If you know a bit of modern C++ you will have use the std::vector<T> container a lot of times without even wondering what type you specify to instantiate the container. This is fine for every case except for on specific one, std::vector<bool>.

If you go to the std::vector specification you will find that there is only one specification which is std::vector<bool>. That’s because the bool type specification is implemented outside the standard std::vector<T> container. The reason for this could be pretty obvious and logic for you but it could also be a headache for others who try to use it.

As you may know one bool has the size of 1 byte in the C++ standard.
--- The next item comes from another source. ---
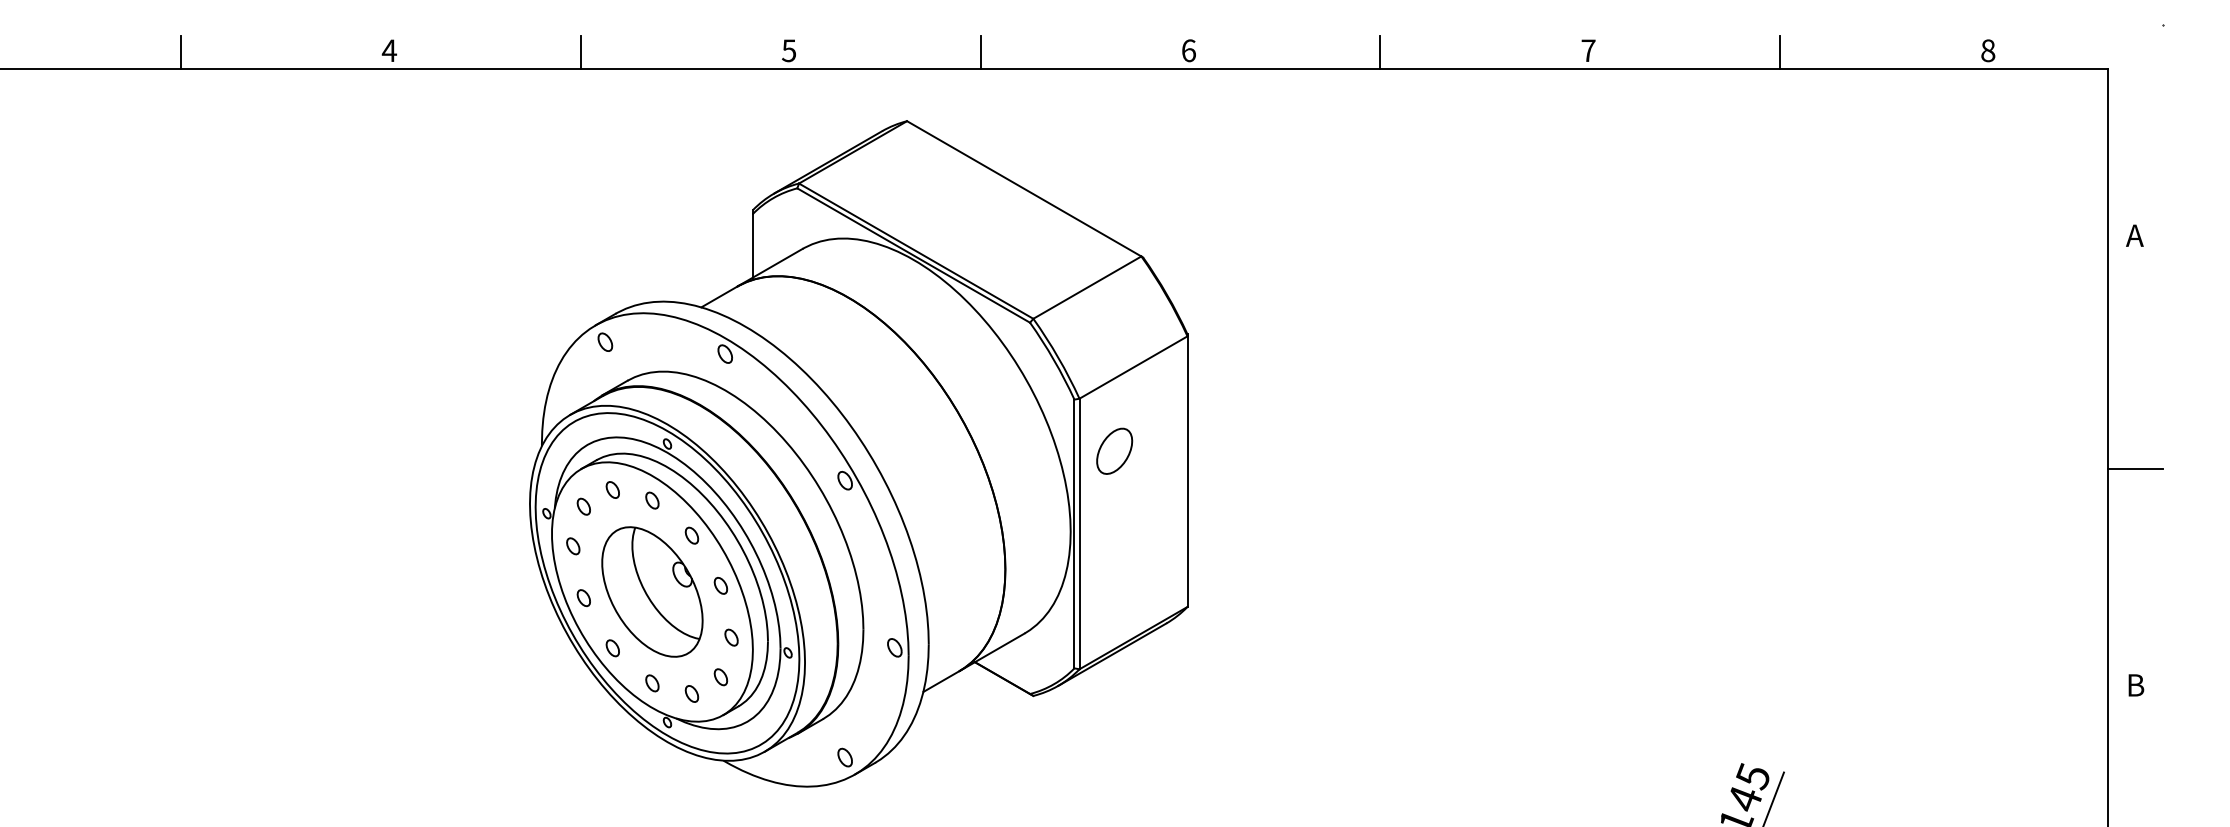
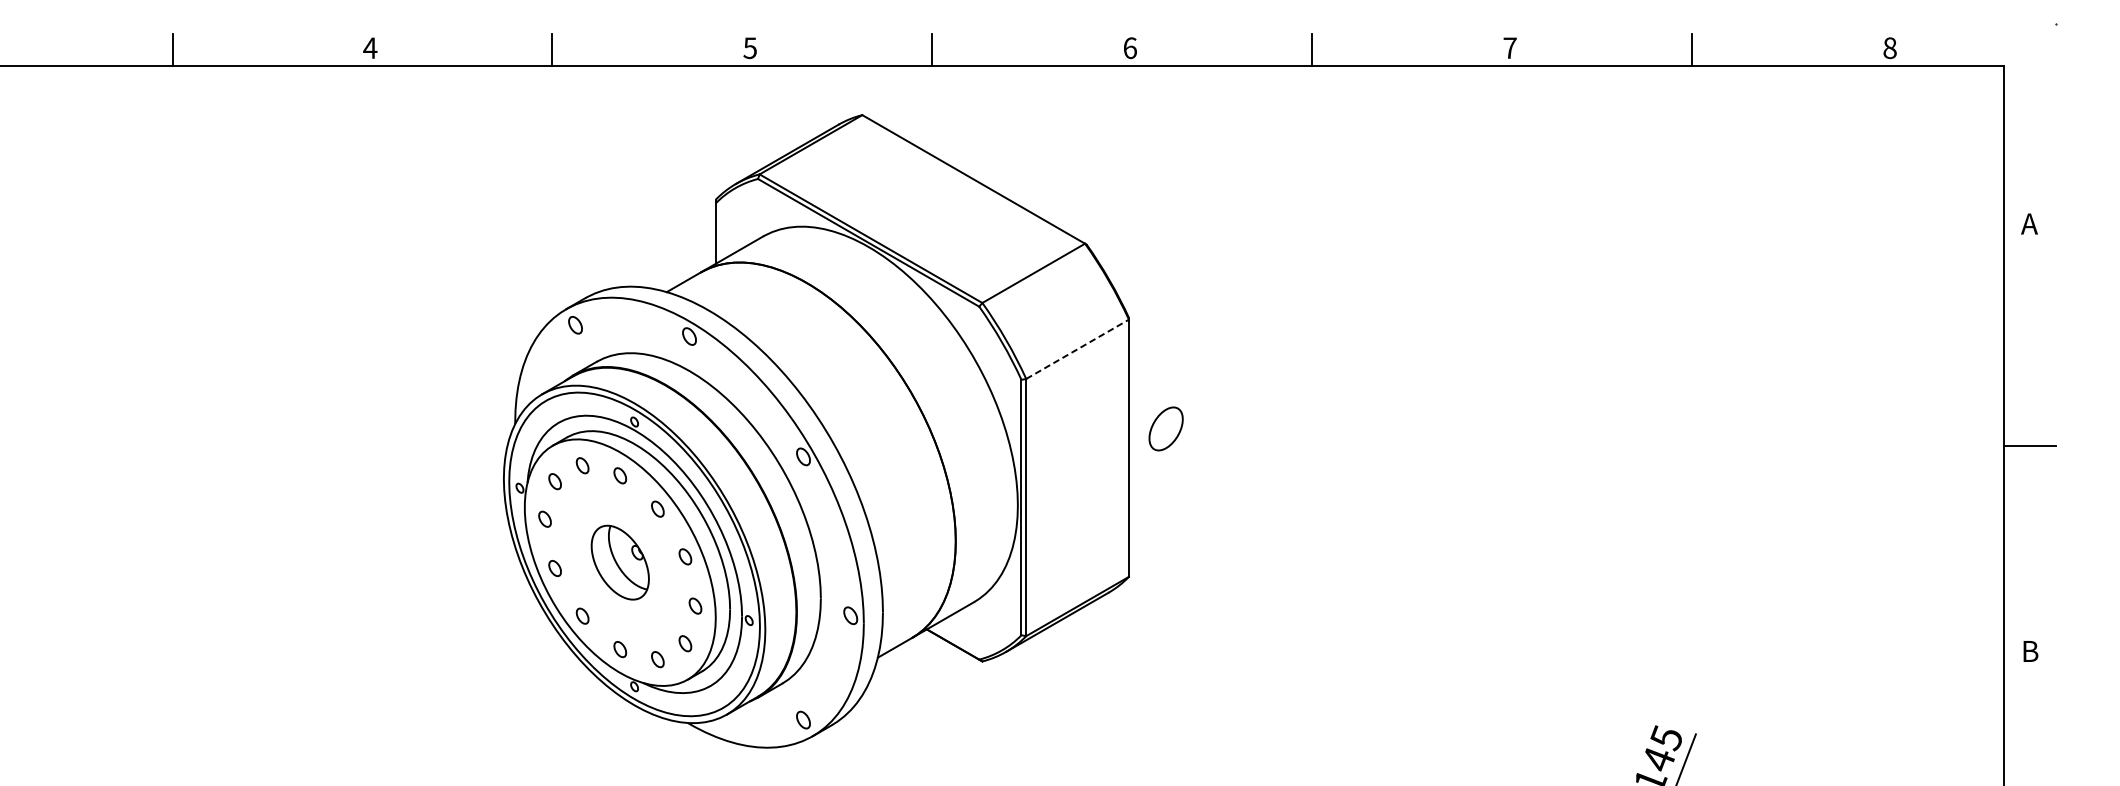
line: (1133, 367) -> (1077, 349), solid -> dashed
part: (1114, 450) -> (1165, 428), moved
part: (652, 591) -> (620, 562), size x0.6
This may make us think why we should use 8 bits when we can know if a bool is true or false just with 1 bit of information, if it’s either 1 = true or 0 = false. Well, that’s exactly what the C++ commitee thought back in the days and decided to use only 1 bit to represent the value in the container, in this way the can store up to 8 values just in 1 byte of memory which means 8 more values than using a standard boolean.

And with that decision is when the problems come. As you may know, a reference is just a memory adress to the beginning of a specific data, which means that you can point to the start of something and increase this position byte by byte.

C++
#include <vector>
#include <iostream>

int main() {
    std::vector<int> vector_int{1, 2};
    
    std::cout << &vector_int[0]; // 0x1e06eb0
    std::cout << &vector_int[1]; // 0x1e06eb4
}

As you can see the offset between the first and the second integer is 4 bytes because that is the size of an int in C++ standard. Now lets try the same with std::vector<bool>.

C++
#include <vector>
#include <iostream>

int main() {
    std::vector<bool> vector_bool{true, false};
    
    std::cout << &vector_bool[0]; // error: taking address of rvalue.
}

The error the compiler give us can be easily understandable by checking out std::vector<bool> specification.

  • Exposes class std::vector<bool>::reference as a method of accessing individual bits. In particular, objects of this class are returned by operator[] by value.

And for the same reason you can’t take values by reference using base-ranged loops which are implemented based on begin() and end().

C++
#include <vector>
#include <iostream>

int main() {
    std::vector<bool> vector_bool{false, true};
    std::vector<int> vector_int{1, 2, 3};

    for (int& i : vector_int) {
        // OK.
    }

    for (bool& b : vector_bool) {
        // error: cannot bind non-const lvalue reference of type 'bool&' to an rvalue of type 'bool'
    }
   
}

Finally, to show the final evidence about the difference between std::vector<T> and std::vector<bool> we can see their sizes in bytes.

C++
int main() {
    std::cout << sizeof(std::vector<int>);   // 24 bytes.
    std::cout << sizeof(std::vector<bool>);  // 40 bytes.
}